"Existential Angst" <
fit...@optonline.net> wrote in message
news:50452743$0$9824$607e...@cv.net...
For those innerested in the burns of longer efforts, here are some stats for
4-story climbs, 53.5 ft.
There's actually two stats, one for the whole climb, which includes the 180
deg reversal for the next flight, that occurs on each interim landing, and
one for just the stairs itself. This was derived from quasi-measuring the
reversal time on the landing, and subtracting it out.
A few rapid climbs produced total wattages/cal burns of 5-700 W, 60 Cal/min,
and stairs-only burns of 7-900 W, 70+ Cal/min.
These climbs are absolutely exhausting, resulting, I kid you not, in spasms
in both asscheeks.... from extreme lactic acid burn, I think. Today I
feel some stiffness, but nothing remarkable.
I believe that if the stairs were straight runs up (no reversals of flights
on landings), I would achieve best times with extreme arm pumping, but given
the 180 deg reversals every vertical 7 feet, and the difficulty in regaining
momentum, using the arms on the railings to help pull up seemed to help
quite a bit. That resulted in an 875 W effort, over 16 secs (stairs only),
or 600+ over 24 secs (stairs + landings).

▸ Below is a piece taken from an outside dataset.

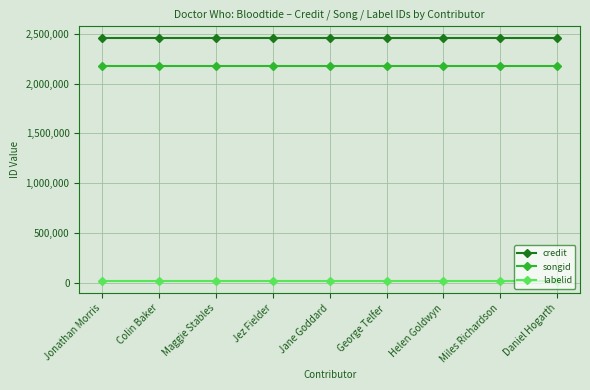

List the series in order of their peak value, highest first.

credit, songid, labelid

I did some estimated calcs on 100 m sprints, and these guys seem to be
cranking out 50+ Cal/min, and poss. much more if bw is up around 200#.

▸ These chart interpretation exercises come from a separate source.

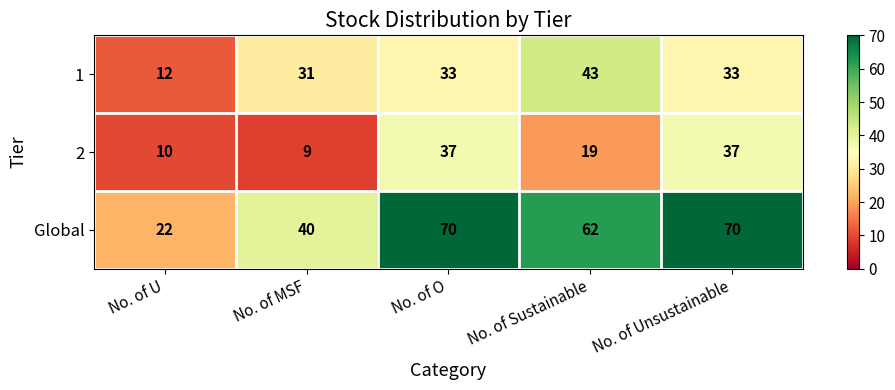

What is the average value of the Global series?

53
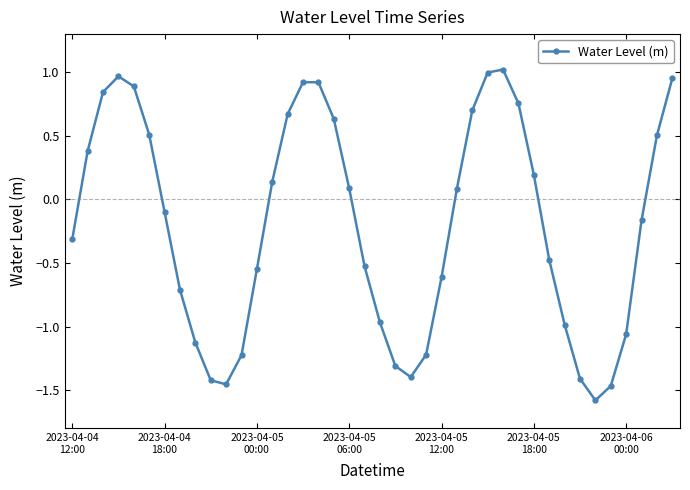

Does the chart have visible grid lines?

No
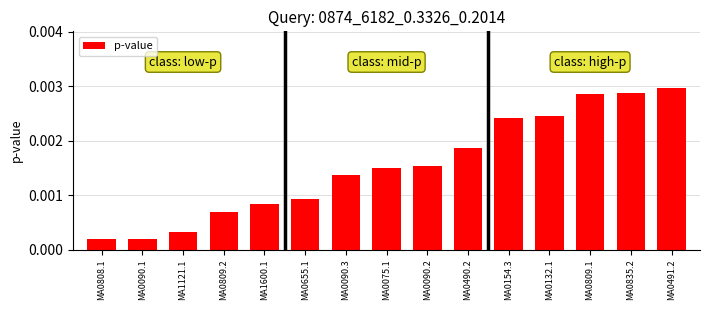

What is the label of the 4th bar from the right?

MA0132.1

Mechanical wattages would then be on the order of 500++ W, which seems kind
of low compared to moi's stair climbing, but is probably just the nature of
running vs. stair climbing. I'm sure sprinters doing stairs would be easily
be in the 2-3,000 W range.
7-8 of these climbs provides the requisite 400 ft vert climb for the 1 mile
caloric equivalent, and it is quite the workout. You are left gasping up at
the top.
These are actually a bit more "psychologically comfortable" than 1,000+ W
efforts up single flights, as max efforts can become unnerving after a
while -- which is the real challenge to super-heavy weightlifting. And the
800-900W efforts over longer distances is probably a more worthwhile effort
overall, anyway.
So what I really wanted to see was how much the per-min burn would decline
over longer efforts, and it was good to see that these burns were still
substantial.
The more important result is that no matter how you climb stairs, it is a
physiologically significant event, with undoubtedly excellent fitness and
health benefits if done with any kind of consistency.

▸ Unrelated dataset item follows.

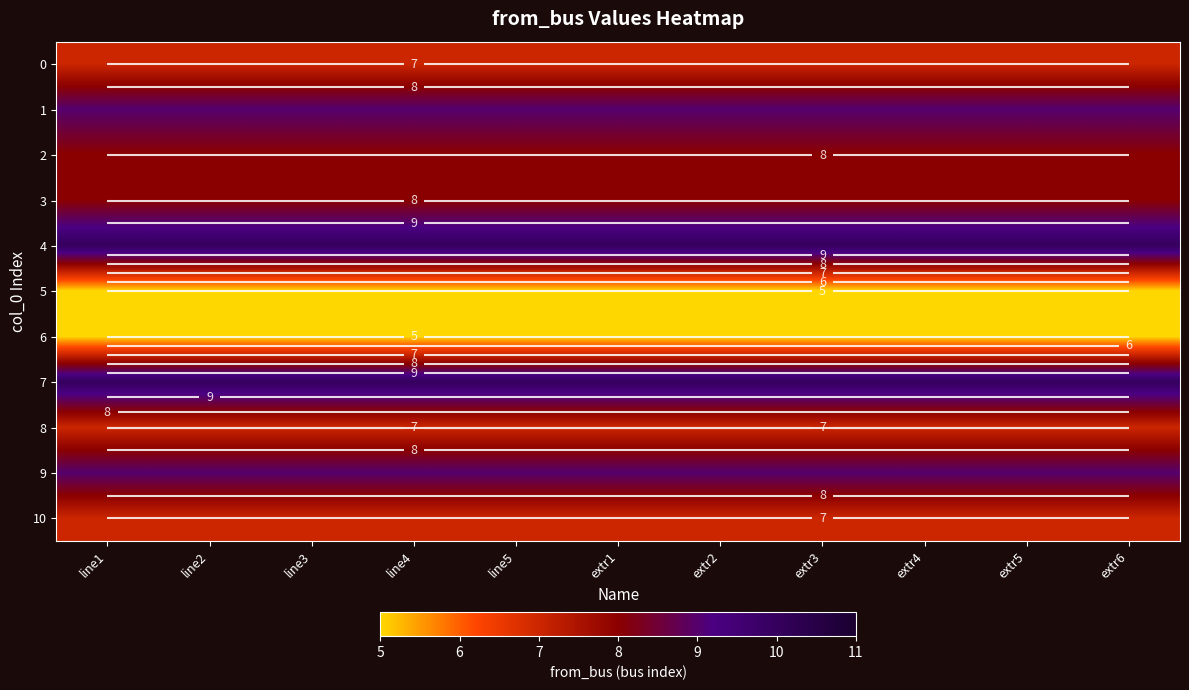

Rank the series by their maximum value, from lowest to highest.

5, 6, 0, 8, 10, 2, 3, 1, 9, 4, 7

From a physics/instrumental pov, it is super-elegant how accurate the
wattage calculations can be, with 100% confidence in these numbers being
"real" -- more confidence than in, say, bike watt meters, whose readings
could very well be high-tech artifacts rather than true readings. Whereas E
= mgh divided by time is simply indisputable, unassailable, with the least
care in determining height and time.
With the big point being that ANYONE can do these calcs, with relative ease,
super-ease, in fact, once put into a spreadsheet. Also, with fixed stair
heights, you can pre-determine the ascent time you would need to hit a
certain wattage. My 94 Cal/min was achieved at 1.66 secs, and I knew I
needed 1.57 secs to hit the magic 100. But, the times stabilized at
1.66-1.70, with no budge toward 1.57 sec.
But the point is you can use a simple "time goal" the corrlates with a known
cal/min or wattage goal, in a simple easy-to-measure way.
The biological cal burns inspire less confidence, because of the presumed
metabolic efficiencies, which frankly are just not that well understood.
Proly a universal standard efficiency should be agreed upon, on the order of
20%, so that at least relative measurements would have more meaning.